_What you have to do_. What is the number of lines in the data that include the string "makanan"? Give it by itself.

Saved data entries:
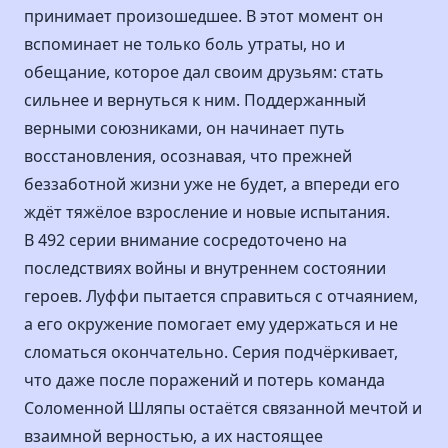
принимает произошедшее. В этот момент он
вспоминает не только боль утраты, но и
обещание, которое дал своим друзьям: стать
сильнее и вернуться к ним. Поддержанный
верными союзниками, он начинает путь
восстановления, осознавая, что прежней
беззаботной жизни уже не будет, а впереди его
ждёт тяжёлое взросление и новые испытания.
В 492 серии внимание сосредоточено на
последствиях войны и внутреннем состоянии
героев. Луффи пытается справиться с отчаянием,
а его окружение помогает ему удержаться и не
сломаться окончательно. Серия подчёркивает,
что даже после поражений и потерь команда
Соломенной Шляпы остаётся связанной мечтой и
взаимной верностью, а их настоящее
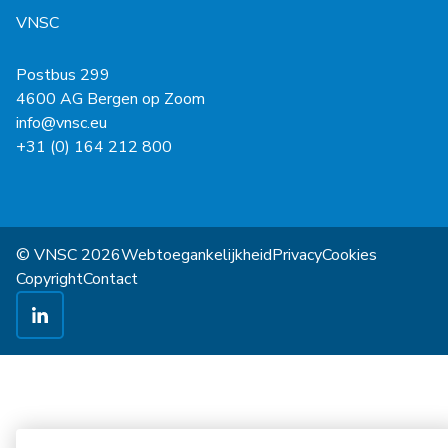
VNSC
Postbus 299
4600 AG Bergen op Zoom
info@vnsc.eu
+31 (0) 164 212 800
© VNSC 2026
Webtoegankelijkheid
Privacy
Cookies
Copyright
Contact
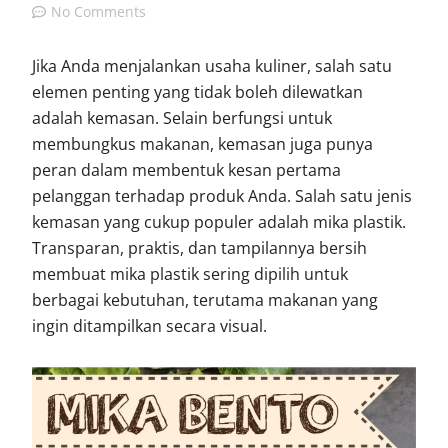
No Comments
Jika Anda menjalankan usaha kuliner, salah satu
elemen penting yang tidak boleh dilewatkan
adalah kemasan. Selain berfungsi untuk
membungkus makanan, kemasan juga punya
peran dalam membentuk kesan pertama
pelanggan terhadap produk Anda. Salah satu jenis
kemasan yang cukup populer adalah mika plastik.
Transparan, praktis, dan tampilannya bersih
membuat mika plastik sering dipilih untuk
berbagai kebutuhan, terutama makanan yang
ingin ditampilkan secara visual.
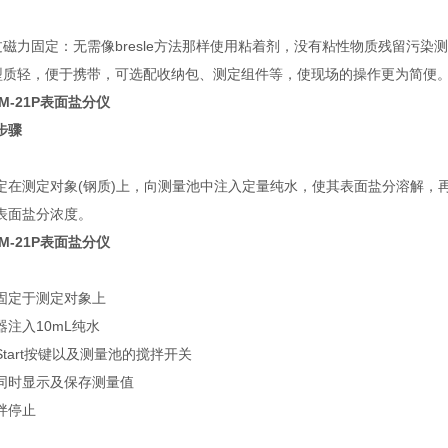
过磁力固定：无需像bresle方法那样使用粘着剂，没有粘性物质残留污染
小型质轻，便于携带，可选配收纳包、测定组件等，使现场的操作更为简便
M-21P表面盐分仪
步骤
定在测定对象(钢质)上，向测量池中注入定量纯水，使其表面盐分溶解，
表面盐分浓度。
M-21P表面盐分仪
固定于测定对象上
注入10mL纯水
tart按键以及测量池的搅拌开关
同时显示及保存测量值
拌停止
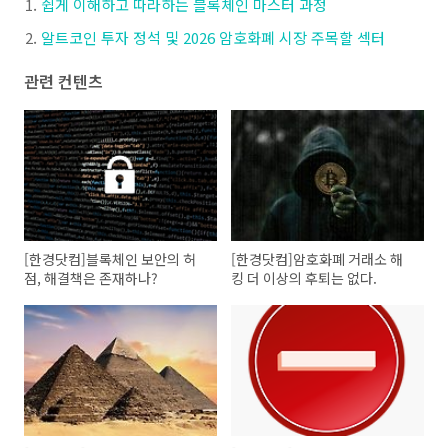
쉽게 이해하고 따라하는 블록체인 마스터 과정
알트코인 투자 정석 및 2026 암호화폐 시장 주목할 섹터
관련 컨텐츠
[한경닷컴]블록체인 보안의 허
[한경닷컴]암호화폐 거래소 해
점, 해결책은 존재하나?
킹 더 이상의 후퇴는 없다.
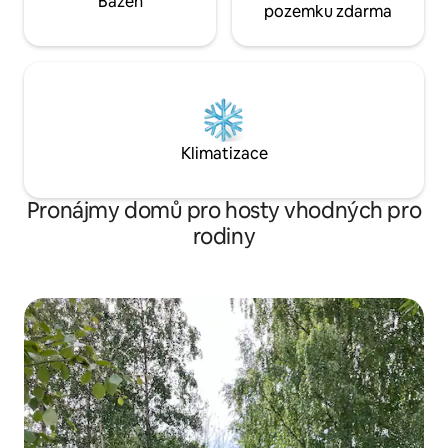
Bazén
pozemku zdarma
Klimatizace
Pronájmy domů pro hosty vhodných pro
rodiny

_Result_. 2